Никто не сказал об Оренбуржье лучше Сергея Тимофеевича Аксакова, автора «Семейной хроники», написанной от первого лица. В середине XVIII века дед рассказчика, выведенный под именем Степана Михайловича Багрова, жил в Симбирской губернии в своей вотчине. «С некоторого времени, — сообщает рассказчик, — стал он часто слышать об Уфимском наместничестве, о неизмеримом пространстве земель, угодьях, привольях, неописанном изобилии дичи и рыбы и всех плодов земных, о легком способе приобретать целые области за самые ничтожные деньги». Этот способ, используемый «с природною русскому человеку ловкостию и плутовством» (так у Аксакова. Прим. моё — И.Г.) показан в донельзя живых картинках…
Степан Михайлович решает переселиться в места несказанных благ, «хотя, — отмечает внук, — он был человек самой строгой справедливости и ему не нравилось надуванье добродушных башкирцев, но он рассудил, что не дело дурно, а способ его исполнения». И пустился в дорогу. Переправившись через Волгу под Симбирском, поехал на восток. Внук пишет: «Чем дальше углублялся дедушка в Уфимское наместничество (оно в 1796 будет переименовано в Оренбургскую губернию. — И.Г.), тем привольнее, изобильнее становились места». Сделав остановку в Бугуруслане, Степан Михайлович узнал: «В этом уезде уже мало оставалось земель, принадлежавших башкирцам», иные угодья были куплены русскими помещиками, другие заселялись «казенными крестьянами, которым правительство успело раздать земли, описанные в казну за Акаевский бунт» (Одно из многих восстаний башкирского народа против колонизаторов. Происходило в 1735-40 годах под предводительством Акая, вызванное захватом башкирских земель под крепости и заводы. — И.Г.) Степан Михайлович приглядел угодья, принадлежавшие одной помещице, но не заселённые, купил их и переселил сюда своих крепостных из Симбирской губернии.

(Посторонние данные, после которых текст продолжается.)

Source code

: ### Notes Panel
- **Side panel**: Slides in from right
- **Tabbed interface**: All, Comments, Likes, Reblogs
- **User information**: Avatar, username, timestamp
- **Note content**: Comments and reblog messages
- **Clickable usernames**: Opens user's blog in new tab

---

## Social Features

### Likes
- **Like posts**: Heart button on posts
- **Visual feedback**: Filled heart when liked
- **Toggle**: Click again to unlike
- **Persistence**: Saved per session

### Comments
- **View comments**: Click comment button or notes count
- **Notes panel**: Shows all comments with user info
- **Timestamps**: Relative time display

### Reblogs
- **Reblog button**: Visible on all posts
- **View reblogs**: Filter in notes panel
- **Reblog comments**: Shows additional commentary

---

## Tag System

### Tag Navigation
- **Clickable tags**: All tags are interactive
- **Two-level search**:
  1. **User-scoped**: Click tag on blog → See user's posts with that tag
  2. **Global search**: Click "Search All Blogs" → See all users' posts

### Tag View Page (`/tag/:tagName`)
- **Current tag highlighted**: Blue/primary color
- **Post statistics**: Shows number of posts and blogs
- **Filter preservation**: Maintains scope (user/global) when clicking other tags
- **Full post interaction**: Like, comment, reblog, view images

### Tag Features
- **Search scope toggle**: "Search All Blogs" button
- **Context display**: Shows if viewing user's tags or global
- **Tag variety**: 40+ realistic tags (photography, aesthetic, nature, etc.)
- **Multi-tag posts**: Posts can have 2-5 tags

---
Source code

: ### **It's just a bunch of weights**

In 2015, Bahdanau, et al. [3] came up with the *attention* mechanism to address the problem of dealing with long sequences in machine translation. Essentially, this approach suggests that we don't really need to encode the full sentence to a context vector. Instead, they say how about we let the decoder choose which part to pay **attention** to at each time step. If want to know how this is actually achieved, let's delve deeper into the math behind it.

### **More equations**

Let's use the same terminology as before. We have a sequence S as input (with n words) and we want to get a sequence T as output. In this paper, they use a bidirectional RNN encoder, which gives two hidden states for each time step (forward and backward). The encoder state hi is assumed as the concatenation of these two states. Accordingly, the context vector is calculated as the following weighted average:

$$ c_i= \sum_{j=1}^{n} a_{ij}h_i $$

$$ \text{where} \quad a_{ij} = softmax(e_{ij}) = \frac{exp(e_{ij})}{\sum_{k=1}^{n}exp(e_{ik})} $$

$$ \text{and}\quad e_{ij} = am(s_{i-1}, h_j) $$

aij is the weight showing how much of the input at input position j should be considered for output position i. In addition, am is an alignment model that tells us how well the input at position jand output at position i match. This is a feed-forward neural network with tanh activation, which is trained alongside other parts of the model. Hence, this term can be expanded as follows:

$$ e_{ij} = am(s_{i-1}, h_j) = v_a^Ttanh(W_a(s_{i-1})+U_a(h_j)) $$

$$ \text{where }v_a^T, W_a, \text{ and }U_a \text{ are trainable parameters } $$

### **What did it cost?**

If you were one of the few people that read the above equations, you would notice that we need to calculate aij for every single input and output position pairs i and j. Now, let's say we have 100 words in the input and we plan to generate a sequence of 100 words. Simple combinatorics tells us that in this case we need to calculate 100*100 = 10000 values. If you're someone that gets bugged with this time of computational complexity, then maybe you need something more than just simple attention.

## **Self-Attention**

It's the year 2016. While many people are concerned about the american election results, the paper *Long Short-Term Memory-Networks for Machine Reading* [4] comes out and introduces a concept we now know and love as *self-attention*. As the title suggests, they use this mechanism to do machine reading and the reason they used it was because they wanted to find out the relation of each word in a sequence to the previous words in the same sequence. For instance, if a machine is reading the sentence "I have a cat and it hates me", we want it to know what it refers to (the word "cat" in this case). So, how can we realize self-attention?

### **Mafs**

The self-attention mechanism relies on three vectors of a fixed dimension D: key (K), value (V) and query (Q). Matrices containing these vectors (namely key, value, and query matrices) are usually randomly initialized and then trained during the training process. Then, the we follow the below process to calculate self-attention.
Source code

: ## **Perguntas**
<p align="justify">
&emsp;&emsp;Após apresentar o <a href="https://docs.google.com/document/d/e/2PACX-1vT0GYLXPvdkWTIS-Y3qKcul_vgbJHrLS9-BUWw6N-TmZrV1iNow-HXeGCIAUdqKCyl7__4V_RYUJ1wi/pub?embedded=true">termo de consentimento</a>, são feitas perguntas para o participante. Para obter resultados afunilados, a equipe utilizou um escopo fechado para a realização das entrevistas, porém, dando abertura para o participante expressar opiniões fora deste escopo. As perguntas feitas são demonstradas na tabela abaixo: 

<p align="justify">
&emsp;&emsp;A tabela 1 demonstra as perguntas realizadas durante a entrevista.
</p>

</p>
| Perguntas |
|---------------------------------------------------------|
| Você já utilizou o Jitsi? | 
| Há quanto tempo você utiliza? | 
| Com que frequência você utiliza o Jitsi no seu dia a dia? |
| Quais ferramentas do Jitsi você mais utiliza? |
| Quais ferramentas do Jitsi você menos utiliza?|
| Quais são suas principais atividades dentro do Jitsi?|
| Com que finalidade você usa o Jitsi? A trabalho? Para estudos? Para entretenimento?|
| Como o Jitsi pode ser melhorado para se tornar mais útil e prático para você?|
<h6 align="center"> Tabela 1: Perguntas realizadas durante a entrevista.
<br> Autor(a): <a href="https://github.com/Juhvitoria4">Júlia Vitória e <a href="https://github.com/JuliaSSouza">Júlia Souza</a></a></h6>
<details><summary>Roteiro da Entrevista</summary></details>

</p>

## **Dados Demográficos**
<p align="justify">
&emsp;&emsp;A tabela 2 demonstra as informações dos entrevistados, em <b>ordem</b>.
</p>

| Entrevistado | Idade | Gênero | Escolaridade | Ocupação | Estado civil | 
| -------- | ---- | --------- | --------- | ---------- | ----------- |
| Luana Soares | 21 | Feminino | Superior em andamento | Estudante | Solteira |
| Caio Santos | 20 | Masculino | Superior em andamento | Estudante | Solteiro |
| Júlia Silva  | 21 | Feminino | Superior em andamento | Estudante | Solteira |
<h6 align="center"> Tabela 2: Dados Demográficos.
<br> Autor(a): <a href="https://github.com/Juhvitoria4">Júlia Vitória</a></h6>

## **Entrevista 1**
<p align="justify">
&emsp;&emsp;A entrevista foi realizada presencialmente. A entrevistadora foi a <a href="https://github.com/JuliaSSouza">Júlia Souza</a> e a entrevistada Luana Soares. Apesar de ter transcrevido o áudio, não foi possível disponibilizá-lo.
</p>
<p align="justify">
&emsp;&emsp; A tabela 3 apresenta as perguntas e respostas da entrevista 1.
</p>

До чего зрима, благодаря перу Аксакова, местность, где обосновался дедушка. С просьбой к нечитавшим обязательно найти книгу и прочесть всё, привожу строки: «непочатая степь, чернозем в аршин глубиною (…) все породы уток и куликов, гуси, бекасы, дупели и курахтаны (…) разнообразным криком и писком наполняли воздух; на горах же», на равнинах, покрытых «тучною травою, воздух оглашался другими особенными свистами», там водились «дрофы, журавли, стрепета, кроншнепы и кречетки; по лесистым отрогам жила бездна тетеревов; река кипела всеми породами рыб (…) всякого зверя и в степях и лесах было невероятное множество; словом сказать: это был — да и теперь есть — уголок обетованный». Восхищённый рассказчик сообщает о полученном от земли: «Урожай был неслыханный, баснословный».
Но и прежнее владение вовсе не отличалось в своё время скудостью природы. Аксаков пишет: «Троицкое некогда сидело на прекрасной речке Майне, вытекавшей версты за три от селения из-под Моховых озер, да, сверх того, вдоль всего селения тянулось (…) длинное, светлое и в середине глубокое озеро, дно которого состояло из белого песка; из этого озера даже бежал ручей, называвшийся Белый ключ». Однако то, как тут жили и хозяйствовали, дало свои результаты. Стало «так мало лугов, что с трудом прокармливали по корове да лошади на тягло (…) пахали одни и те же загоны (здесь: пахотные участки. — И.Г.) и, несмотря на превосходную почву, конечно, повыпахали и поистощили землю».
Поистине, как много изменилось тут: «Моховые озера мало-помалу, от мочки конопли у берегов и от пригона стад на водопой, позасорились, с краев обмелели и даже обсохли от вырубки кругом леса; потом заплыли толстою землянистою пеленой, которая поросла мохом и скрепилась жилообразными корнями болотных трав (…) От уменьшения, вероятно, Моховых озер речка Майна поникла вверху и даже выходит из земли несколько верст ниже селения, а прозрачное, длинное и глубокое озеро превратилось в грязную вонючую лужу; песчаное дно, на сажень и более, затянуло тиной и всякой дрянью с крестьянских дворов; Белого ключа давно и следов нет».